The vast Changi terminal, Singapore, is designed to satisfy every desire of the weary traveler, mostly sleep. Upon stepping off the plane, you can sit in one of the free calf and foot massage chairs littered throughout the terminals to settle for 15 minutes of muscle squeezing and lymph drainage. Or head directly to one of the hands on massage or foot reflexology lounges. Whereas most airports provide chairs and benches with armrests to ensure that transit passenger remain vertical, there is no location in the Changi airport where it would be considered undignified to sleep. From long padded benches to couches and even reclining chaise lounges, spreading out and relaxing are encouraged. The dozens of TV lounges provide over-sized padded chairs circled around a large screen broadcasting (according to the lounge’s theme) international news channels, sports or the daytime talk shows. Those who prefer not to fall asleep in front of the Oprah Winfrey show can settle into one of the reclining chairs in a secluded resting lounge, a corridor facing a stone wall water fountain. Or for complete privacy the transit hotel rooms equipped with attached, bathroom are available for 6 hours. For a three-hour nap you can rent a small room with a bed and attached bath. For $10 you can use the gym (gym clothes and shoes available for rent) and showers.

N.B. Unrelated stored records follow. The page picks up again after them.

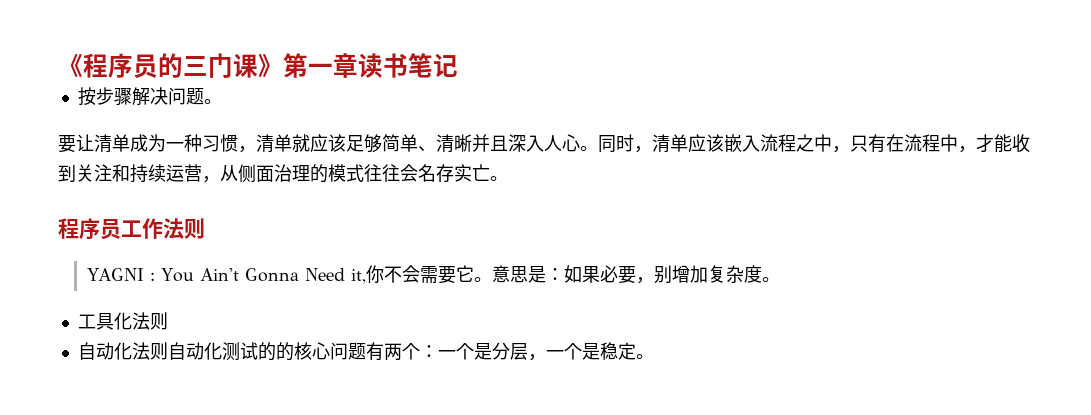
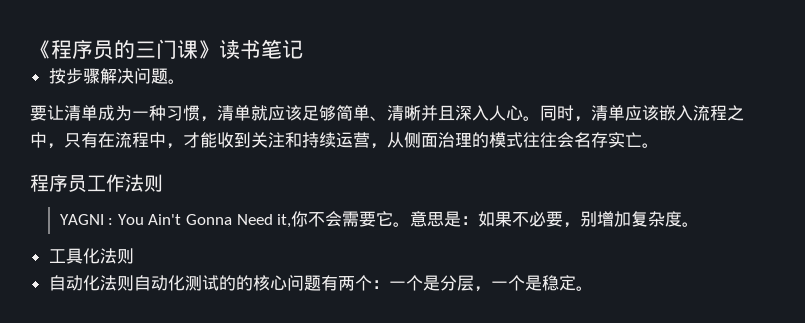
[283,53,358,78] 第一章 -> (219, 49) none
(601, 274) none -> [512,212,530,227] 不

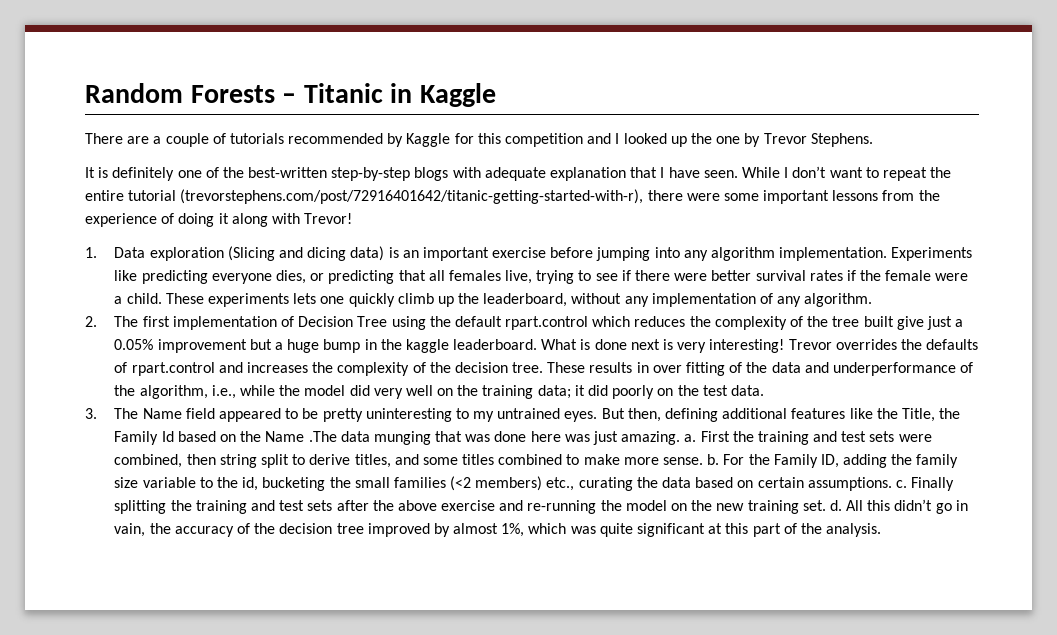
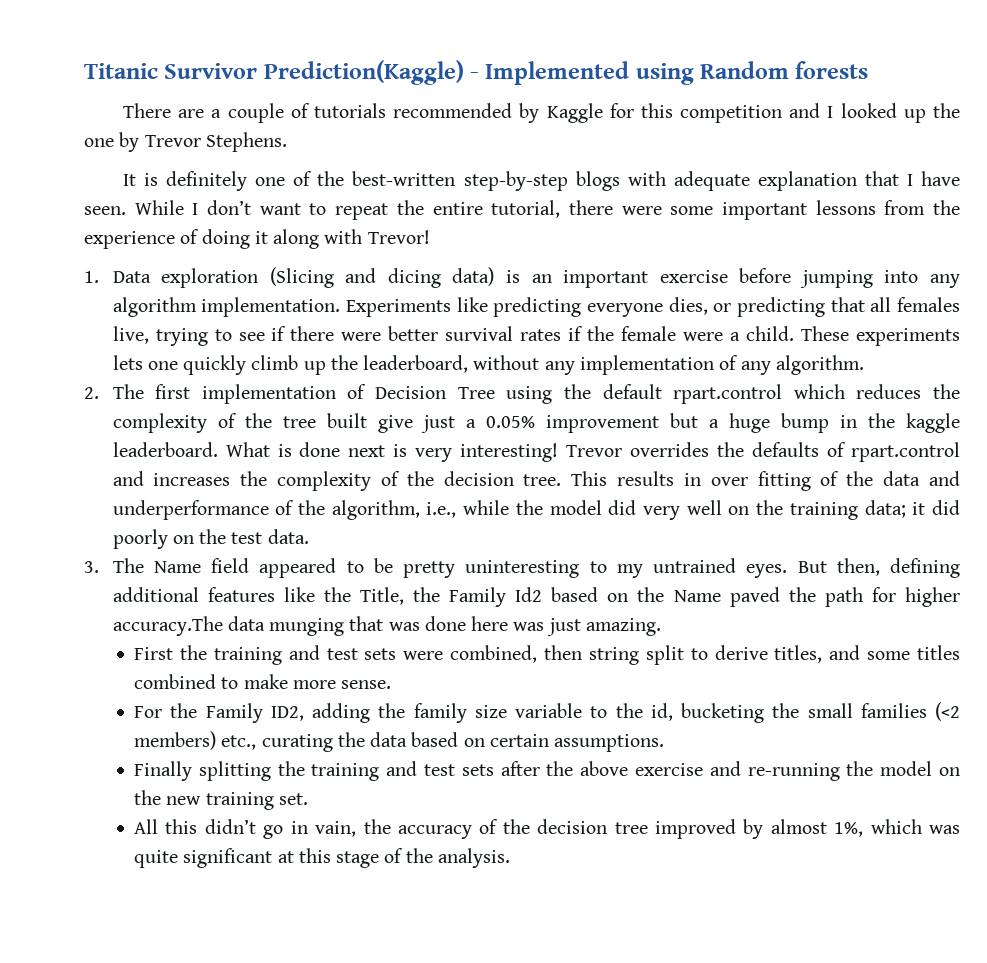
[85,83,496,107] Random Forests – Titanic in Kaggle -> [84,60,869,85] Titanic Survivor Prediction(Kaggle) - Implemented using Random forests
[128,189,644,204] tutorial (trevorstephens.com/post/72916401642/titanic-getting-started-with-r), -> [491,200,561,218] tutorial,
[547,362,586,373] These -> [571,471,608,486] This
[161,431,174,442] Id -> [515,587,543,602] Id2
[308,431,337,442] .The -> [729,587,961,607] [112,616,223,636] paved the path for higher accuracy.The
[684,434,697,442] a. -> (661, 627) //
[707,454,720,465] b. -> (392, 684) //
[820,454,839,468] ID, -> [270,706,304,721] ID2,
[895,480,907,488] c. -> (665, 743) //
[829,500,842,511] d. -> (308, 799) //
[752,523,781,537] part -> [336,851,380,868] stage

Free internet computers are plentifully scattered throughout the airport as well as free wifi and charging stations. You can stand on a bridge and watch the robust koi fed daily at specified times in the sleek back marble pond or experience the local climate in a screened-in butterfly garden. Hanging folded from trees, apparently butterflies also sleep at night. Waking entertainment includes shopping malls, a 24 hour free movie theater, local craft demonstrations, children’s playrooms, or a stroll through a fern or orchid garden. Food courts offer plenty of Southeast Asian dining as well as dim sum, Indian, Italian cuisine or the usual American fast food franchises. And to stay awake as you prepare to arrive in your next destination in the early morning, you can choose coffee from the American chains, Italian espresso, or sample the local kopi, a strong coffee concentrate mixed with hot water and condensed milk. Or to put you right back to sleep, have your kopi with its traditional Indonesian breakfast of soft poached eggs stirred with soy sauce into a brown soup served alongside wide toasted slices of fluffy white bread spread thick with butter and kaya (coconut custard).